Deal zur Modernisierung

Die Reaktion kam, nachdem einige Medien darüber berichtet haben, dass Delta Crescent Energy LLC einen Deal zur Modernisierung der Raffinerien im Osten des Euphrats unterzeichnet hat. Das Gebiet wird von der YPG/PKK kontrolliert.

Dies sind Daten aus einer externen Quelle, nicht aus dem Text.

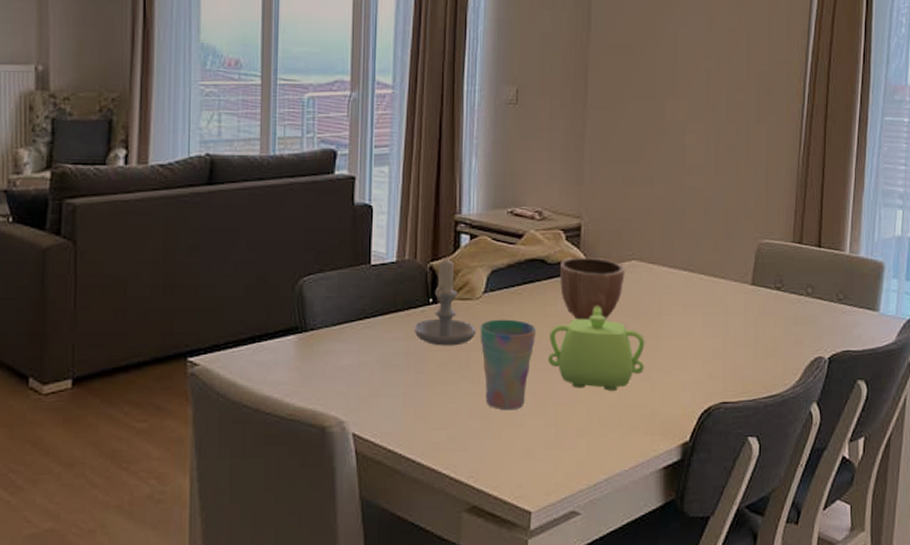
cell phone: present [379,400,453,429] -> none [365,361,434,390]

Die YPG soll mit dem Deal 350 Millionen US-Dollar einnehmen. Die USA hatten ihre Truppen in den Nordosten Syriens verlegt. Trump erklärte, dass sie dazu dienen solle, die syrischen Ölanlagen zu schützen. "Die YPG/PKK hat damit unter Beweis gestellt, dass sie bereit ist, die natürlichen Ressourcen des syrischen Volkes zu stehlen", heißt es in der Erklärung des türkischen Außenministeriums.

Die Türkei und die USA streiten sich schon länger über den Status der YPG im Osten Syriens. Die Türkei sieht sie als terroristische Organisation, während die USA sie als effizienten lokalen Partner im Kampf gegen den Islamischen Staat betrachtet.